WHAT TO PRODUCE: Please restate the data below word for word, omitting all images.

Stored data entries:
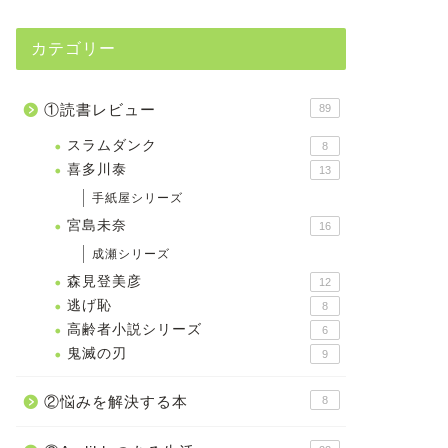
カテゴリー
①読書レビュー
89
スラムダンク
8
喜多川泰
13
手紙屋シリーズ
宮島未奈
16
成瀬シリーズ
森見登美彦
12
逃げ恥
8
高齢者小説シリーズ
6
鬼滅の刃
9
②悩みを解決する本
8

SOLUTION FOR THIS EXERCISE:
カテゴリー
①読書レビュー
89
スラムダンク
8
喜多川泰
13
手紙屋シリーズ
宮島未奈
16
成瀬シリーズ
森見登美彦
12
逃げ恥
8
高齢者小説シリーズ
6
鬼滅の刃
9
②悩みを解決する本
8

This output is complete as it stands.